M.V. : La couverture de l’édition française suit fidèlement la charte graphique de la collection "La Librairie du XXIe siècle", qui fêtait alors ses 30 ans. Le dessin sur la couverture de l’édition poche est signé par Michel Hazanavicius. Les éditions étrangères recourent à des paysages d’un autre temps, les vrais pays des contes. Certaines montrent la plus précieuse des marchandises à des âges différents, et d’autres sont habitées par l’absence du train – le dénominateur commun, me semble-t-il, des trois couvertures préférées de l’auteur (japonaise, grecque, américaine). 


BIEF : En France, le livre est "un classique instantané" selon Le Canard enchaîné. Qu’en est-il à l’étranger ?


M.V. : Il est sans doute trop tôt pour parler de la réception du livre à l’étranger. Plusieurs traductions sont en cours et celles déjà publiées sont très récentes. Seulement deux éditions ont connu le monde d’avant le confinement : un premier tirage à 20 000 exemplaires pour Guanda (Italie) et une réimpression au bout de quatre mois pour Todavia (Brésil). Aux États-Unis, en pleine épidémie, la directrice du groupe HarperOne envoie à Jean-Claude Grumberg la photo d’un cygne : nous sommes le 29 septembre 2020, c’est le début du voyage pour les 30 000 exemplaires de l’édition américaine.  


BIEF : Les droits ont été vendus dans 16 pays, en Europe, aux États-Unis, en Israël, en Amérique latine. Comment la vente s’est-elle faite ? De manière "classique", à Francfort, ou avez-vous mis d’autres stratégies en place ?  
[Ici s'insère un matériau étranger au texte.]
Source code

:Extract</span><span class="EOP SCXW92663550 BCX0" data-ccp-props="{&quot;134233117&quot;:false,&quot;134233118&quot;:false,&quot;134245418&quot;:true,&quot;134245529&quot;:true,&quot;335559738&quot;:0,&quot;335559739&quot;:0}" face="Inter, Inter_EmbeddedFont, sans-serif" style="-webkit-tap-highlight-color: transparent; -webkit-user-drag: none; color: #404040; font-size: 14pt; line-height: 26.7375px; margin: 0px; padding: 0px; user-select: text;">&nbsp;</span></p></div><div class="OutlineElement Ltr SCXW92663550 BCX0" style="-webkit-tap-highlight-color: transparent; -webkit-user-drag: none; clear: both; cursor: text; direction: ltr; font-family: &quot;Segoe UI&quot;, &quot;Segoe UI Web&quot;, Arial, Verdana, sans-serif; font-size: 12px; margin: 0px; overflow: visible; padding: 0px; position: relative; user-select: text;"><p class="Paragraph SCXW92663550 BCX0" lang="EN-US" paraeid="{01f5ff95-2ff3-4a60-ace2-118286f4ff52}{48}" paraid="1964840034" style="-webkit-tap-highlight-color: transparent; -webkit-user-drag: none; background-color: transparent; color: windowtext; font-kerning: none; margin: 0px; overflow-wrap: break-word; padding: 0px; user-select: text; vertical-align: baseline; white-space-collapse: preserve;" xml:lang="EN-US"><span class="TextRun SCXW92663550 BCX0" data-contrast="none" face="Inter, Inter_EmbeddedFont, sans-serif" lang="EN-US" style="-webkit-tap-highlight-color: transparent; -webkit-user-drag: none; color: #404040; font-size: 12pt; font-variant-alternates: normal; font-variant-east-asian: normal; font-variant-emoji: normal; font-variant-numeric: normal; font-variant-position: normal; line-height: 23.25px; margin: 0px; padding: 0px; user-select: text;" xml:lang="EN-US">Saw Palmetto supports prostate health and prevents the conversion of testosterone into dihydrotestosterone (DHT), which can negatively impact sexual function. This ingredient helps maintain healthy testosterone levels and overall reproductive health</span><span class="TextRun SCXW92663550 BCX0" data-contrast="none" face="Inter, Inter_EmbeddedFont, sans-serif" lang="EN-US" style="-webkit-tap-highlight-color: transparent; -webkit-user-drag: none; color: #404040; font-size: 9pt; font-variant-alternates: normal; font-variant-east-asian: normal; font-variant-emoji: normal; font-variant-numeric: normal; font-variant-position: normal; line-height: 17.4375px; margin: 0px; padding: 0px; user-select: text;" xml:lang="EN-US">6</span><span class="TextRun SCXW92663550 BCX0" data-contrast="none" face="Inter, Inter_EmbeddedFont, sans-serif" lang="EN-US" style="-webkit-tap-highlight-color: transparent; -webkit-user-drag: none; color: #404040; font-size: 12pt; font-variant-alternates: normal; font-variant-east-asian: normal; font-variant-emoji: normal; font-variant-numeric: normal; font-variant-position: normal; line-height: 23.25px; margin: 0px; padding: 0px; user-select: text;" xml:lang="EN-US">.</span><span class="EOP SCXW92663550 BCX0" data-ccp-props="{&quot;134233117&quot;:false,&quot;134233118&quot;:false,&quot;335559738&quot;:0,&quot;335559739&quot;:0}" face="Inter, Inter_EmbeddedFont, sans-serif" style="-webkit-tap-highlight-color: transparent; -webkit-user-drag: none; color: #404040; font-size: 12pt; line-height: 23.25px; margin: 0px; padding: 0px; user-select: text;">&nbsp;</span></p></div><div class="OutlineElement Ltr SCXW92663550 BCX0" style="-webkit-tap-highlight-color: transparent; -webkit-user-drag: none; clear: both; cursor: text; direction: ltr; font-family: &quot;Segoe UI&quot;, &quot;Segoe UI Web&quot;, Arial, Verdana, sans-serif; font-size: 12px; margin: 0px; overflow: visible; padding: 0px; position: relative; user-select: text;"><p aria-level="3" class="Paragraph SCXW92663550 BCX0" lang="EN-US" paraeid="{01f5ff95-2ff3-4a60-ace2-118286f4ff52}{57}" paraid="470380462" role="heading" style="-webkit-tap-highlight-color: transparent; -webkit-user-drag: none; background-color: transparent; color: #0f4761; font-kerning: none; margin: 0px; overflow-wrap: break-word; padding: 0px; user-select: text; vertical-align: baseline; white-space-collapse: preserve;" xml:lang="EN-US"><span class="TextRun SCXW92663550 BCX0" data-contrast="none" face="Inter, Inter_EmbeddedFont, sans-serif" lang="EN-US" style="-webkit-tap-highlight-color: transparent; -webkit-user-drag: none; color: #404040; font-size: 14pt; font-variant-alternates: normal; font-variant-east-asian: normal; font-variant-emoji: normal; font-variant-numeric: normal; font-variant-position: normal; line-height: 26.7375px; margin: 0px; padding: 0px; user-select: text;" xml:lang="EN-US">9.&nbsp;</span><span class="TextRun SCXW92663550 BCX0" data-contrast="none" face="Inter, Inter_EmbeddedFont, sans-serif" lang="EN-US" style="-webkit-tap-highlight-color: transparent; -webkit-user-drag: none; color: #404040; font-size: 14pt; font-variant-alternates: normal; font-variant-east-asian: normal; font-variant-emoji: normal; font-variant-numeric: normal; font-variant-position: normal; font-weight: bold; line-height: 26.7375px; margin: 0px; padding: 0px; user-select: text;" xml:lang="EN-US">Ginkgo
M.V. : Si, par manière classique, on entend le talent qu’avait l’ancienne directrice du service des droits étrangers de saisir très vite le potentiel d’un livre et d’en faire un succès avant l’heure, je dirais oui. Je n’ai aucun mérite. En revanche, le long travail qui a suivi l’engouement des premières cessions et l’adrénaline des enchères revient à l’équipe. Nous avons été très attentives aux retours et aux souhaits de l’auteur. Jean-Claude Grumberg, l'un des dramaturges français contemporains les plus joués dans le monde, n’a pas d’email. Tous les projets de couvertures lui sont envoyés par voie postale et nos échanges téléphoniques sont des moments merveilleux. 


BIEF : 
Y a-t-il une vente qui a facilité les autres ?
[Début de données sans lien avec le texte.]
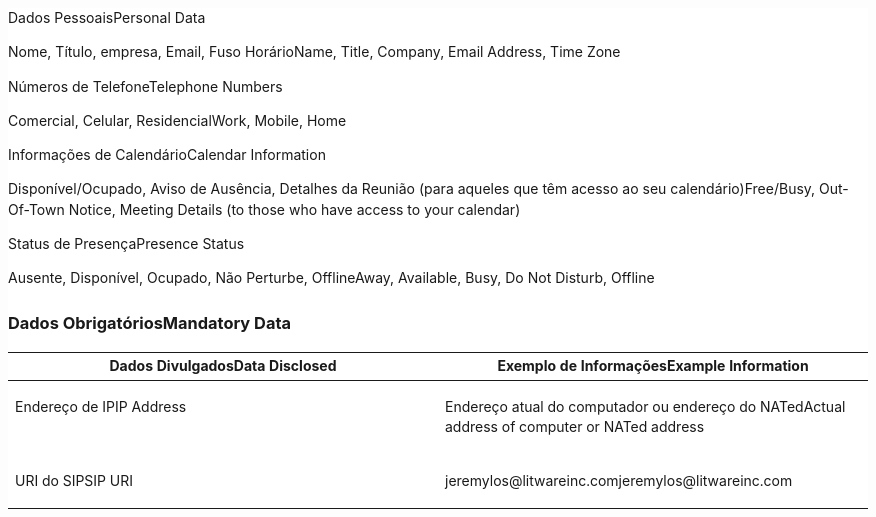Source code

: <td><p><span data-ttu-id="2933d-184">Dados Pessoais</span><span class="sxs-lookup"><span data-stu-id="2933d-184">Personal Data</span></span></p></td>
<td><p><span data-ttu-id="2933d-185">Nome, Título, empresa, Email, Fuso Horário</span><span class="sxs-lookup"><span data-stu-id="2933d-185">Name, Title, Company, Email Address, Time Zone</span></span></p></td>
</tr>
<tr class="even">
<td><p><span data-ttu-id="2933d-186">Números de Telefone</span><span class="sxs-lookup"><span data-stu-id="2933d-186">Telephone Numbers</span></span></p></td>
<td><p><span data-ttu-id="2933d-187">Comercial, Celular, Residencial</span><span class="sxs-lookup"><span data-stu-id="2933d-187">Work, Mobile, Home</span></span></p></td>
</tr>
<tr class="odd">
<td><p><span data-ttu-id="2933d-188">Informações de Calendário</span><span class="sxs-lookup"><span data-stu-id="2933d-188">Calendar Information</span></span></p></td>
<td><p><span data-ttu-id="2933d-189">Disponível/Ocupado, Aviso de Ausência, Detalhes da Reunião (para aqueles que têm acesso ao seu calendário)</span><span class="sxs-lookup"><span data-stu-id="2933d-189">Free/Busy, Out-Of-Town Notice, Meeting Details (to those who have access to your calendar)</span></span></p></td>
</tr>
<tr class="even">
<td><p><span data-ttu-id="2933d-190">Status de Presença</span><span class="sxs-lookup"><span data-stu-id="2933d-190">Presence Status</span></span></p></td>
<td><p><span data-ttu-id="2933d-191">Ausente, Disponível, Ocupado, Não Perturbe, Offline</span><span class="sxs-lookup"><span data-stu-id="2933d-191">Away, Available, Busy, Do Not Disturb, Offline</span></span></p></td>
</tr>
</tbody>
</table>


### <a name="mandatory-data"></a><span data-ttu-id="2933d-192">Dados Obrigatórios</span><span class="sxs-lookup"><span data-stu-id="2933d-192">Mandatory Data</span></span>

<table>
<colgroup>
<col style="width: 50%" />
<col style="width: 50%" />
</colgroup>
<thead>
<tr class="header">
<th><span data-ttu-id="2933d-193">Dados Divulgados</span><span class="sxs-lookup"><span data-stu-id="2933d-193">Data Disclosed</span></span></th>
<th><span data-ttu-id="2933d-194">Exemplo de Informações</span><span class="sxs-lookup"><span data-stu-id="2933d-194">Example Information</span></span></th>
</tr>
</thead>
<tbody>
<tr class="odd">
<td><p><span data-ttu-id="2933d-195">Endereço de IP</span><span class="sxs-lookup"><span data-stu-id="2933d-195">IP Address</span></span></p></td>
<td><p><span data-ttu-id="2933d-196">Endereço atual do computador ou endereço do NATed</span><span class="sxs-lookup"><span data-stu-id="2933d-196">Actual address of computer or NATed address</span></span></p></td>
</tr>
<tr class="even">
<td><p><span data-ttu-id="2933d-197">URI do SIP</span><span class="sxs-lookup"><span data-stu-id="2933d-197">SIP URI</span></span></p></td>
<td><p><span data-ttu-id="2933d-198">jeremylos@litwareinc.com</span><span class="sxs-lookup"><span data-stu-id="2933d-198">jeremylos@litwareinc.com</span></span></p></td>
</tr>
</tbody>
</table><span data-ttu-id="2933d-199">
MV : La cession au Royaume-Uni a sûrement ouvert la voie pour la sous-cession aux États-Unis mais, de façon générale, toutes les cessions sont des coups de cœur. Je ne sais pas si nous y sommes pour quelque chose, mais peut-être nous en avons été l’une des conditions réunies. Par exemple, l’éditeur grec a lu le livre sur notre recommandation, plusieurs mois après sa parution. La langue grecque étant ma langue maternelle, je lui ai même proposé de relire la traduction et il a accepté.


BIEF : Qu’ont fait les éditeurs pour promouvoir le titre ?  


M.V. : Ils l’ont publié. C’est tout ? C’est TOUT. Dans un contexte si difficile, publier est déjà un acte de résistance et de promotion culturelle. Les éditeurs n’ont pas pu inviter l’auteur, mais ils ont fait un travail remarquable auprès des libraires et des journalistes.